Tracking systems may also be used to provide to the surgeon substantially continuous stream of position data of treatment tools, thereby assisting in navigating a treatment tool to a desired site. Further, position data, provided by such a tracking system, of a portable imaging modality such as an ultrasound portable imaging probe, may be employed to assign image position data to image data obtained by the imaging modality, for example by assigning substantially each pixel in each image a position along a pre-determined coordinate system.

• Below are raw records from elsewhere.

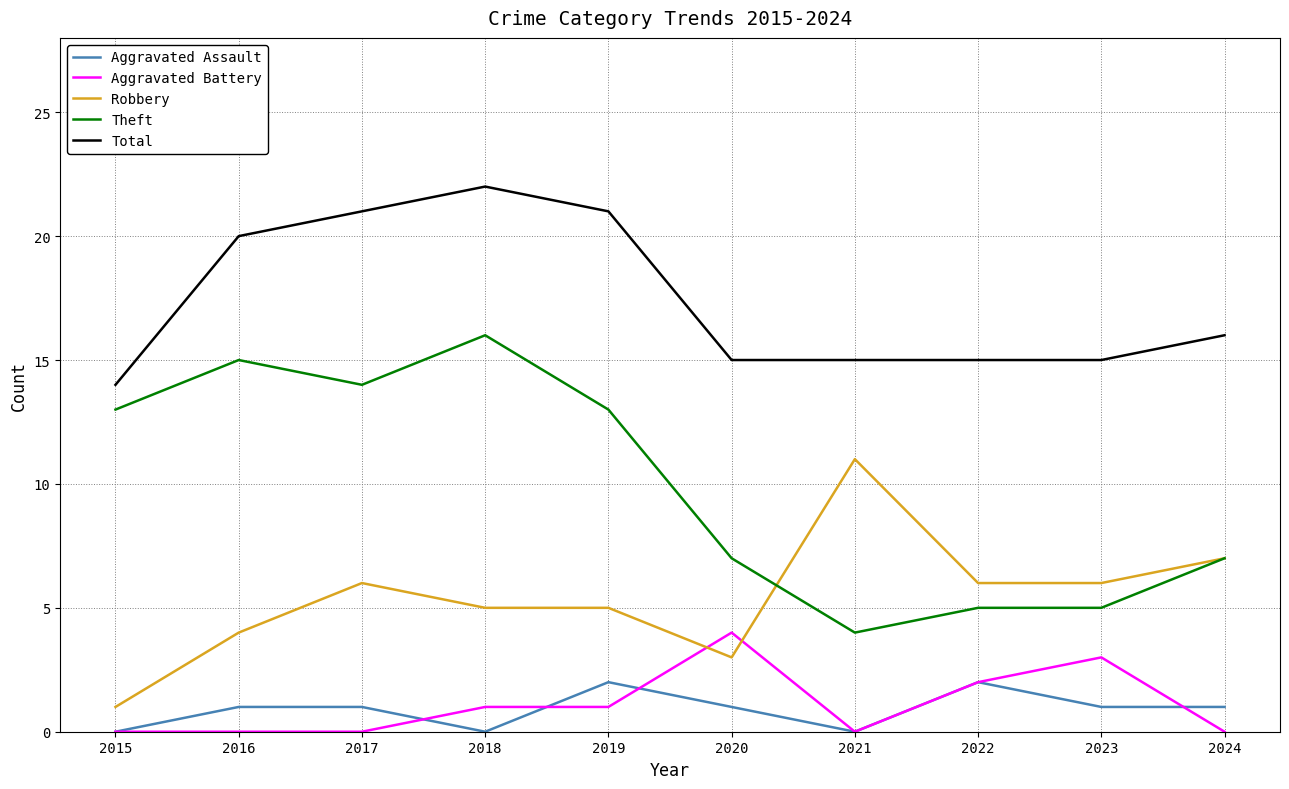

Reading left to right, what are all the values shown in this chart?

Aggravated Assault: 0	1	1	0	2	1	0	2	1	1
Aggravated Battery: 0	0	0	1	1	4	0	2	3	0
Robbery: 1	4	6	5	5	3	11	6	6	7
Theft: 13	15	14	16	13	7	4	5	5	7
Total: 14	20	21	22	21	15	15	15	15	16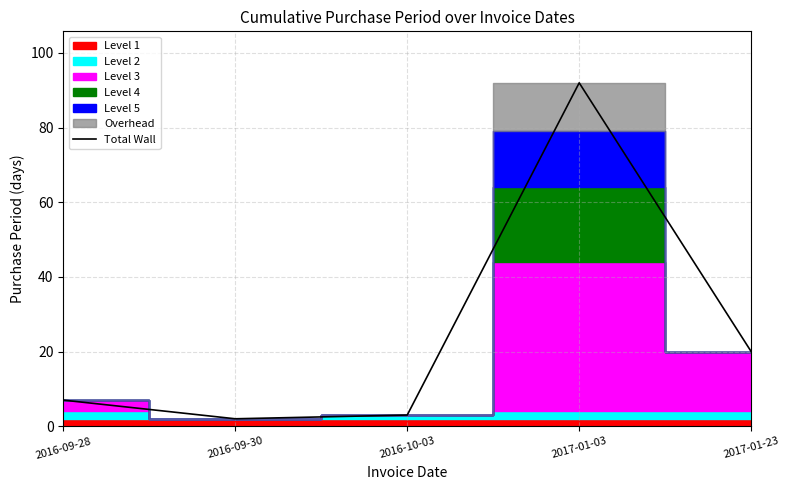

What is the sum of the values at 2016-09-28 and 2016-09-30?

9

International Patent Application publication number WO/2011/161684 filed Jun. 23, 2011 (designated hereinafter '684), and International Patent Application number PCT/IL2013/050065 filed Jan. 24, 2013 (designated hereinafter '065), both incorporated herein by reference, describe various embodiments of integrated systems incorporating data from a tracking system and from an imaging modality, to facilitate a treatment procedure. Specifically, in some embodiments, such systems may facilitate obtaining a biopsy sample from a desired site in an internal organ, not directly visible from outside the body. According to some embodiments, a series of two dimensional (2D) images of an organ, e.g. a male's prostate, is obtained, and each image is assigned with image position data as described above. A set of substantially parallel images, obtained at sufficiently small spatial intervals between each other, may be suitably arranged and combined to obtain a three-dimensional (3D) image of the imaged organ. Further, by identifying the borderline of the imaged organ, e.g. by methods of computerized image recognition or by human inspection of the images and virtually marking the borderline of the imaged organ, a virtual 3D model of the organ may be generated and stored in a computer's memory.
By continuously tracking the position of a treatment tool, and further by identifying the time of a specific treatment event, a location of a treatment site to which the treatment even is applied, may be recorded in terms of a pre-determined 3D coordinate system, e.g. a pre-determined coordinate system associated with a tracking system. For example, by continuously tracking the position of a biopsy needle, using a tracking system as described above, the position of the needle may be continuously registered relative to the position of a target organ from which a biopsy is to be obtained. By registering the moment of obtaining a biopsy sample, the exact location from which the biopsy sample is obtained may be recorded in terms of the 3D coordinate system. In some embodiments, locations from which biopsy samples were obtained may be thus marked on a virtual 3D model of the organ, and may be used later for navigating a treatment tool to the same sites.